Material supplied:
[Start of Attachment]
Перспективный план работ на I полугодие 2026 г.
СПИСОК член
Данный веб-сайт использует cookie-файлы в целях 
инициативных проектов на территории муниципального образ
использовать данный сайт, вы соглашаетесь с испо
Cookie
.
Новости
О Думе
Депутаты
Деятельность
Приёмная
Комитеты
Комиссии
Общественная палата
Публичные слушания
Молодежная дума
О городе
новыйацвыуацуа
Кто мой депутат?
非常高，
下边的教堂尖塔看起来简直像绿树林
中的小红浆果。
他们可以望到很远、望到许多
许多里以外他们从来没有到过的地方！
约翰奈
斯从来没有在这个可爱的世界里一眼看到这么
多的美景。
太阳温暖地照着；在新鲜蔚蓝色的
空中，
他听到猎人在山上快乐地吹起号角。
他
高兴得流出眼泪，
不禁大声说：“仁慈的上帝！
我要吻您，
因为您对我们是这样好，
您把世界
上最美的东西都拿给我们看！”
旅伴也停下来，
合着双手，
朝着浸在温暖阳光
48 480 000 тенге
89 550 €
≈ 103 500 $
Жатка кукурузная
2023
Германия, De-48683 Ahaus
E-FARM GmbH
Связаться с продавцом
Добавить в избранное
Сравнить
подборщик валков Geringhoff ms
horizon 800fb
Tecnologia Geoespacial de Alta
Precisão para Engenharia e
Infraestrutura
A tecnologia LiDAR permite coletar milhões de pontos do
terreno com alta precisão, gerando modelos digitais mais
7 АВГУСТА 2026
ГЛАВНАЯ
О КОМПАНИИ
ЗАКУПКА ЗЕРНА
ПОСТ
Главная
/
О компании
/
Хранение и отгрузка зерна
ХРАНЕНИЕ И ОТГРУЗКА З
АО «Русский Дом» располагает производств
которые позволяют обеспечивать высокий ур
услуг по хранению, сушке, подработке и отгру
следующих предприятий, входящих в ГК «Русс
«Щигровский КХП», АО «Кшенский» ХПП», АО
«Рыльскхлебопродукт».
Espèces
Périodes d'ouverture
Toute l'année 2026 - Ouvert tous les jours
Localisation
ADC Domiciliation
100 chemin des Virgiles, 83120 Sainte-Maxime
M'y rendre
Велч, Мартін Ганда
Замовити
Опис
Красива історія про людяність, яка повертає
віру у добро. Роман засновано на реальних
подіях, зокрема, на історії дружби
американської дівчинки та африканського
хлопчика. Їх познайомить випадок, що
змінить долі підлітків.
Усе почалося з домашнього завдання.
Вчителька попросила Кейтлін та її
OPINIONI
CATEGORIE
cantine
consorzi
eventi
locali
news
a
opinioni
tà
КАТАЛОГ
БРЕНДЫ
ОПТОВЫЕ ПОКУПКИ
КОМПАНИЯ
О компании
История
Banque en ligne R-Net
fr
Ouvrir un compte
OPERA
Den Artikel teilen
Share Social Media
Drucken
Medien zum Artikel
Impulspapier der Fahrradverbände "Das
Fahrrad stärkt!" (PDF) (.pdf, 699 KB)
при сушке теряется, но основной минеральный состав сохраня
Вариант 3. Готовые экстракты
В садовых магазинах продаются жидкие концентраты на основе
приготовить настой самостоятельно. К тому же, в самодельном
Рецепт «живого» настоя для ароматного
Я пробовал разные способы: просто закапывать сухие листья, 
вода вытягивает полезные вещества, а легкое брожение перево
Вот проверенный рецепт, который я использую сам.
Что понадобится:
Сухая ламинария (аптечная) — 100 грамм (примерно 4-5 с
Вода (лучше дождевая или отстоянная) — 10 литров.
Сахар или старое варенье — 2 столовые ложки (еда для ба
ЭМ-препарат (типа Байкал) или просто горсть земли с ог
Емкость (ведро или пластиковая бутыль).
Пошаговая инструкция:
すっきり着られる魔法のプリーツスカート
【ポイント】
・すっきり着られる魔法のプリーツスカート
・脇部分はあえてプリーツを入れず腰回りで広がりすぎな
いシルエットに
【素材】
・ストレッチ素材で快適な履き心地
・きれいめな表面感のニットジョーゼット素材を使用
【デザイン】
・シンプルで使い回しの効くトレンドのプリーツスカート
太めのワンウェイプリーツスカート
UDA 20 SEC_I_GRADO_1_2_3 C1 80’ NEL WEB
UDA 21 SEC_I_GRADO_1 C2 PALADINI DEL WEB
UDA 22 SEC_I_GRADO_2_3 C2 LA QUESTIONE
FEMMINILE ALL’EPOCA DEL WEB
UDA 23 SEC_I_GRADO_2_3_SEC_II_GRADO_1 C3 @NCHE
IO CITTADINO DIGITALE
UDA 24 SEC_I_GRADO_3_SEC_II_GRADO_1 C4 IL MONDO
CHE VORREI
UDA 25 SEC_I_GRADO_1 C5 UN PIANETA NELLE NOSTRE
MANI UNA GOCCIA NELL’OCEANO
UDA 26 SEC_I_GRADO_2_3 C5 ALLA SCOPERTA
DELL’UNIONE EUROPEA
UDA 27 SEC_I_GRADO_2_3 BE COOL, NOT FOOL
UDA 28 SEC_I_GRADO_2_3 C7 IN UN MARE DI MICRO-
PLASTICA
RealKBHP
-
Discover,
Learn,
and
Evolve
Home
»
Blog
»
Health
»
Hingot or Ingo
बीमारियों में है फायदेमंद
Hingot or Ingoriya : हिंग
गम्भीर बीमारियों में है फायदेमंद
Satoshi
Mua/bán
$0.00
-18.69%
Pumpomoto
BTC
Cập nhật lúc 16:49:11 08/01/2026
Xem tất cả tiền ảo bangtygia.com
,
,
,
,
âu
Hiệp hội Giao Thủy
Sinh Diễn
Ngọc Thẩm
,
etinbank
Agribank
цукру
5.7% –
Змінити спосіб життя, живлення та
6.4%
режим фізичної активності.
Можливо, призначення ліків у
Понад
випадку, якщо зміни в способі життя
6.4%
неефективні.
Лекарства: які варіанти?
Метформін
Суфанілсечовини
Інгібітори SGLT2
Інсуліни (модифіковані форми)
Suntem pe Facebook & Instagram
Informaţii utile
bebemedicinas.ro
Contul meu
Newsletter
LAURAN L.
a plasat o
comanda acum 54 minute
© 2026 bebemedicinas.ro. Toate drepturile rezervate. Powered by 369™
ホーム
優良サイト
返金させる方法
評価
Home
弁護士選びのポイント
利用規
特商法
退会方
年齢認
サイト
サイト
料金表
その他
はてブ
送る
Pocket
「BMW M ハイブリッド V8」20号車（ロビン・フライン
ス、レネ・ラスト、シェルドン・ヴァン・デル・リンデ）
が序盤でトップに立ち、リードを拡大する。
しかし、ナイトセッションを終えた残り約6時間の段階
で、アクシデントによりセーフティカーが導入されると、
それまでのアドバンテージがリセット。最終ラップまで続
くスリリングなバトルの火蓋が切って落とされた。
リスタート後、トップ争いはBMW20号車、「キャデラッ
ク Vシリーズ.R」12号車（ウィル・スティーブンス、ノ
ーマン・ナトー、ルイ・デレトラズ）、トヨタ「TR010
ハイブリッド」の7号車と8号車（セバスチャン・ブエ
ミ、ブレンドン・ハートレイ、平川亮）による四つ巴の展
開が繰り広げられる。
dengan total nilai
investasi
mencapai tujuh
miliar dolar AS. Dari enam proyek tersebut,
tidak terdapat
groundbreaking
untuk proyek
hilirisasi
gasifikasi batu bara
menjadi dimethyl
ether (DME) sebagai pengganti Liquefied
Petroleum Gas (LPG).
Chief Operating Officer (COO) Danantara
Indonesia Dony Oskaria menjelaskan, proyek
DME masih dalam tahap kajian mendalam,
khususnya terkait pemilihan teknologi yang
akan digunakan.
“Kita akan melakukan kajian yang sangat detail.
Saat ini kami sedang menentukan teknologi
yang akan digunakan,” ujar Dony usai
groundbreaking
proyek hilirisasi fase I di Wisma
[End of Attachment]
What to produce: Output the complete data exactly as written.

Answer box:
Перспективный план работ на I полугодие 2026 г.
СПИСОК член
Данный веб-сайт использует cookie-файлы в целях 
инициативных проектов на территории муниципального образ
использовать данный сайт, вы соглашаетесь с испо
Cookie
.
Новости
О Думе
Депутаты
Деятельность
Приёмная
Комитеты
Комиссии
Общественная палата
Публичные слушания
Молодежная дума
О городе
новыйацвыуацуа
Кто мой депутат?
非常高，
下边的教堂尖塔看起来简直像绿树林
中的小红浆果。
他们可以望到很远、望到许多
许多里以外他们从来没有到过的地方！
约翰奈
斯从来没有在这个可爱的世界里一眼看到这么
多的美景。
太阳温暖地照着；在新鲜蔚蓝色的
空中，
他听到猎人在山上快乐地吹起号角。
他
高兴得流出眼泪，
不禁大声说：“仁慈的上帝！
我要吻您，
因为您对我们是这样好，
您把世界
上最美的东西都拿给我们看！”
旅伴也停下来，
合着双手，
朝着浸在温暖阳光
48 480 000 тенге
89 550 €
≈ 103 500 $
Жатка кукурузная
2023
Германия, De-48683 Ahaus
E-FARM GmbH
Связаться с продавцом
Добавить в избранное
Сравнить
подборщик валков Geringhoff ms
horizon 800fb
Tecnologia Geoespacial de Alta
Precisão para Engenharia e
Infraestrutura
A tecnologia LiDAR permite coletar milhões de pontos do
terreno com alta precisão, gerando modelos digitais mais
7 АВГУСТА 2026
ГЛАВНАЯ
О КОМПАНИИ
ЗАКУПКА ЗЕРНА
ПОСТ
Главная
/
О компании
/
Хранение и отгрузка зерна
ХРАНЕНИЕ И ОТГРУЗКА З
АО «Русский Дом» располагает производств
которые позволяют обеспечивать высокий ур
услуг по хранению, сушке, подработке и отгру
следующих предприятий, входящих в ГК «Русс
«Щигровский КХП», АО «Кшенский» ХПП», АО
«Рыльскхлебопродукт».
Espèces
Périodes d'ouverture
Toute l'année 2026 - Ouvert tous les jours
Localisation
ADC Domiciliation
100 chemin des Virgiles, 83120 Sainte-Maxime
M'y rendre
Велч, Мартін Ганда
Замовити
Опис
Красива історія про людяність, яка повертає
віру у добро. Роман засновано на реальних
подіях, зокрема, на історії дружби
американської дівчинки та африканського
хлопчика. Їх познайомить випадок, що
змінить долі підлітків.
Усе почалося з домашнього завдання.
Вчителька попросила Кейтлін та її
OPINIONI
CATEGORIE
cantine
consorzi
eventi
locali
news
a
opinioni
tà
КАТАЛОГ
БРЕНДЫ
ОПТОВЫЕ ПОКУПКИ
КОМПАНИЯ
О компании
История
Banque en ligne R-Net
fr
Ouvrir un compte
OPERA
Den Artikel teilen
Share Social Media
Drucken
Medien zum Artikel
Impulspapier der Fahrradverbände "Das
Fahrrad stärkt!" (PDF) (.pdf, 699 KB)
при сушке теряется, но основной минеральный состав сохраня
Вариант 3. Готовые экстракты
В садовых магазинах продаются жидкие концентраты на основе
приготовить настой самостоятельно. К тому же, в самодельном
Рецепт «живого» настоя для ароматного
Я пробовал разные способы: просто закапывать сухие листья, 
вода вытягивает полезные вещества, а легкое брожение перево
Вот проверенный рецепт, который я использую сам.
Что понадобится:
Сухая ламинария (аптечная) — 100 грамм (примерно 4-5 с
Вода (лучше дождевая или отстоянная) — 10 литров.
Сахар или старое варенье — 2 столовые ложки (еда для ба
ЭМ-препарат (типа Байкал) или просто горсть земли с ог
Емкость (ведро или пластиковая бутыль).
Пошаговая инструкция:
すっきり着られる魔法のプリーツスカート
【ポイント】
・すっきり着られる魔法のプリーツスカート
・脇部分はあえてプリーツを入れず腰回りで広がりすぎな
いシルエットに
【素材】
・ストレッチ素材で快適な履き心地
・きれいめな表面感のニットジョーゼット素材を使用
【デザイン】
・シンプルで使い回しの効くトレンドのプリーツスカート
太めのワンウェイプリーツスカート
UDA 20 SEC_I_GRADO_1_2_3 C1 80’ NEL WEB
UDA 21 SEC_I_GRADO_1 C2 PALADINI DEL WEB
UDA 22 SEC_I_GRADO_2_3 C2 LA QUESTIONE
FEMMINILE ALL’EPOCA DEL WEB
UDA 23 SEC_I_GRADO_2_3_SEC_II_GRADO_1 C3 @NCHE
IO CITTADINO DIGITALE
UDA 24 SEC_I_GRADO_3_SEC_II_GRADO_1 C4 IL MONDO
CHE VORREI
UDA 25 SEC_I_GRADO_1 C5 UN PIANETA NELLE NOSTRE
MANI UNA GOCCIA NELL’OCEANO
UDA 26 SEC_I_GRADO_2_3 C5 ALLA SCOPERTA
DELL’UNIONE EUROPEA
UDA 27 SEC_I_GRADO_2_3 BE COOL, NOT FOOL
UDA 28 SEC_I_GRADO_2_3 C7 IN UN MARE DI MICRO-
PLASTICA
RealKBHP
-
Discover,
Learn,
and
Evolve
Home
»
Blog
»
Health
»
Hingot or Ingo
बीमारियों में है फायदेमंद
Hingot or Ingoriya : हिंग
गम्भीर बीमारियों में है फायदेमंद
Satoshi
Mua/bán
$0.00
-18.69%
Pumpomoto
BTC
Cập nhật lúc 16:49:11 08/01/2026
Xem tất cả tiền ảo bangtygia.com
,
,
,
,
âu
Hiệp hội Giao Thủy
Sinh Diễn
Ngọc Thẩm
,
etinbank
Agribank
цукру
5.7% –
Змінити спосіб життя, живлення та
6.4%
режим фізичної активності.
Можливо, призначення ліків у
Понад
випадку, якщо зміни в способі життя
6.4%
неефективні.
Лекарства: які варіанти?
Метформін
Суфанілсечовини
Інгібітори SGLT2
Інсуліни (модифіковані форми)
Suntem pe Facebook & Instagram
Informaţii utile
bebemedicinas.ro
Contul meu
Newsletter
LAURAN L.
a plasat o
comanda acum 54 minute
© 2026 bebemedicinas.ro. Toate drepturile rezervate. Powered by 369™
ホーム
優良サイト
返金させる方法
評価
Home
弁護士選びのポイント
利用規
特商法
退会方
年齢認
サイト
サイト
料金表
その他
はてブ
送る
Pocket
「BMW M ハイブリッド V8」20号車（ロビン・フライン
ス、レネ・ラスト、シェルドン・ヴァン・デル・リンデ）
が序盤でトップに立ち、リードを拡大する。
しかし、ナイトセッションを終えた残り約6時間の段階
で、アクシデントによりセーフティカーが導入されると、
それまでのアドバンテージがリセット。最終ラップまで続
くスリリングなバトルの火蓋が切って落とされた。
リスタート後、トップ争いはBMW20号車、「キャデラッ
ク Vシリーズ.R」12号車（ウィル・スティーブンス、ノ
ーマン・ナトー、ルイ・デレトラズ）、トヨタ「TR010
ハイブリッド」の7号車と8号車（セバスチャン・ブエ
ミ、ブレンドン・ハートレイ、平川亮）による四つ巴の展
開が繰り広げられる。
dengan total nilai
investasi
mencapai tujuh
miliar dolar AS. Dari enam proyek tersebut,
tidak terdapat
groundbreaking
untuk proyek
hilirisasi
gasifikasi batu bara
menjadi dimethyl
ether (DME) sebagai pengganti Liquefied
Petroleum Gas (LPG).
Chief Operating Officer (COO) Danantara
Indonesia Dony Oskaria menjelaskan, proyek
DME masih dalam tahap kajian mendalam,
khususnya terkait pemilihan teknologi yang
akan digunakan.
“Kita akan melakukan kajian yang sangat detail.
Saat ini kami sedang menentukan teknologi
yang akan digunakan,” ujar Dony usai
groundbreaking
proyek hilirisasi fase I di Wisma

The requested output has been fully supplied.